Extracted records
◇ ◇ ◇

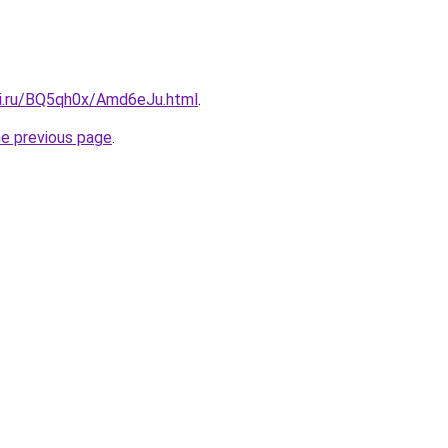
tki.ru/BQ5qh0x/Amd6eJu.html
.
he previous page
.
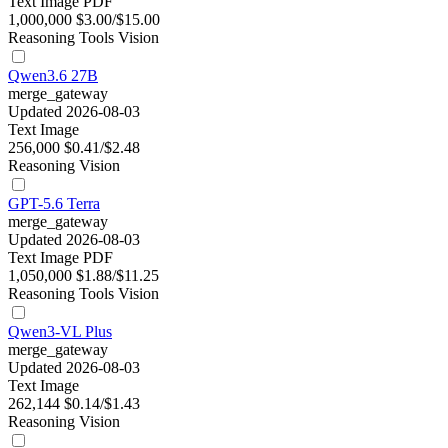
Text
Image
PDF
1,000,000
$3.00/$15.00
Reasoning
Tools
Vision
Qwen3.6 27B
merge_gateway
Updated 2026-08-03
Text
Image
256,000
$0.41/$2.48
Reasoning
Vision
GPT-5.6 Terra
merge_gateway
Updated 2026-08-03
Text
Image
PDF
1,050,000
$1.88/$11.25
Reasoning
Tools
Vision
Qwen3-VL Plus
merge_gateway
Updated 2026-08-03
Text
Image
262,144
$0.14/$1.43
Reasoning
Vision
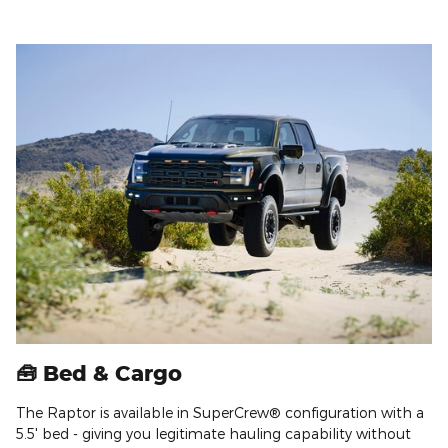
🧰 Bed & Cargo
The Raptor is available in SuperCrew® configuration with a
5.5' bed - giving you legitimate hauling capability without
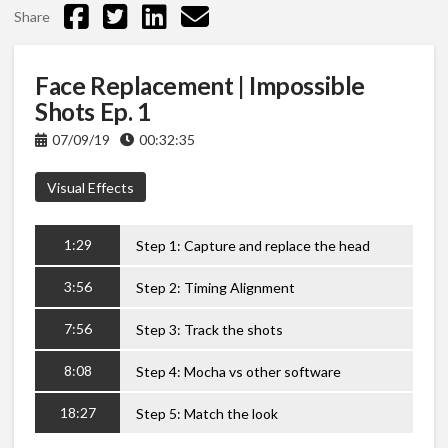
Share
Face Replacement | Impossible
Shots Ep. 1
07/09/19
00:32:35
Visual Effects
1:29
Step 1: Capture and replace the head
3:56
Step 2: Timing Alignment
7:56
Step 3: Track the shots
8:08
Step 4: Mocha vs other software
18:27
Step 5: Match the look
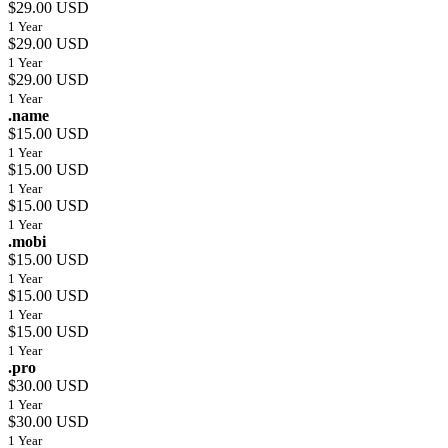
$29.00 USD
1 Year
$29.00 USD
1 Year
$29.00 USD
1 Year
.name
$15.00 USD
1 Year
$15.00 USD
1 Year
$15.00 USD
1 Year
.mobi
$15.00 USD
1 Year
$15.00 USD
1 Year
$15.00 USD
1 Year
.pro
$30.00 USD
1 Year
$30.00 USD
1 Year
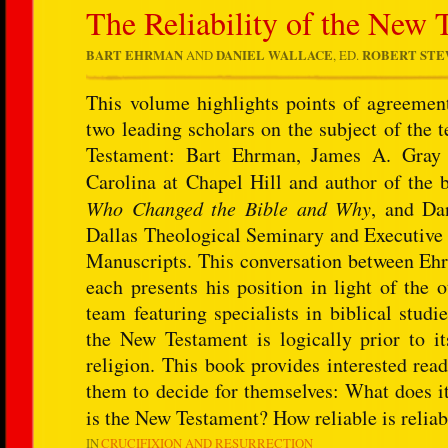
The Reliability of the New 
BART EHRMAN
AND
DANIEL WALLACE
, ED.
ROBERT ST
This volume highlights points of agreeme
two leading scholars on the subject of the t
Testament: Bart Ehrman, James A. Gray D
Carolina at Chapel Hill and author of the 
Who Changed the Bible and Why
, and Da
Dallas Theological Seminary and Executive 
Manuscripts. This conversation between Ehr
each presents his position in light of the 
team featuring specialists in biblical studi
the New Testament is logically prior to it
religion. This book provides interested rea
them to decide for themselves: What does it
is the New Testament? How reliable is reli
IN
CRUCIFIXION AND RESURRECTION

◇ ◇ ◇

TO-DO ITEM
Reproduce every line of text in the records above character for character, leaving out the pictures.

ANSWER TO THE EXERCISE
tki.ru/BQ5qh0x/Amd6eJu.html
.
he previous page
.
Text
Image
PDF
1,000,000
$3.00/$15.00
Reasoning
Tools
Vision
Qwen3.6 27B
merge_gateway
Updated 2026-08-03
Text
Image
256,000
$0.41/$2.48
Reasoning
Vision
GPT-5.6 Terra
merge_gateway
Updated 2026-08-03
Text
Image
PDF
1,050,000
$1.88/$11.25
Reasoning
Tools
Vision
Qwen3-VL Plus
merge_gateway
Updated 2026-08-03
Text
Image
262,144
$0.14/$1.43
Reasoning
Vision
🧰 Bed & Cargo
The Raptor is available in SuperCrew® configuration with a
5.5' bed - giving you legitimate hauling capability without
Share
Face Replacement | Impossible
Shots Ep. 1
07/09/19
00:32:35
Visual Effects
1:29
Step 1: Capture and replace the head
3:56
Step 2: Timing Alignment
7:56
Step 3: Track the shots
8:08
Step 4: Mocha vs other software
18:27
Step 5: Match the look
$29.00 USD
1 Year
$29.00 USD
1 Year
$29.00 USD
1 Year
.name
$15.00 USD
1 Year
$15.00 USD
1 Year
$15.00 USD
1 Year
.mobi
$15.00 USD
1 Year
$15.00 USD
1 Year
$15.00 USD
1 Year
.pro
$30.00 USD
1 Year
$30.00 USD
1 Year
The Reliability of the New 
BART EHRMAN
AND
DANIEL WALLACE
, ED.
ROBERT ST
This volume highlights points of agreeme
two leading scholars on the subject of the t
Testament: Bart Ehrman, James A. Gray D
Carolina at Chapel Hill and author of the 
Who Changed the Bible and Why
, and Da
Dallas Theological Seminary and Executive 
Manuscripts. This conversation between Ehr
each presents his position in light of the 
team featuring specialists in biblical studi
the New Testament is logically prior to it
religion. This book provides interested rea
them to decide for themselves: What does it
is the New Testament? How reliable is reli
IN
CRUCIFIXION AND RESURRECTION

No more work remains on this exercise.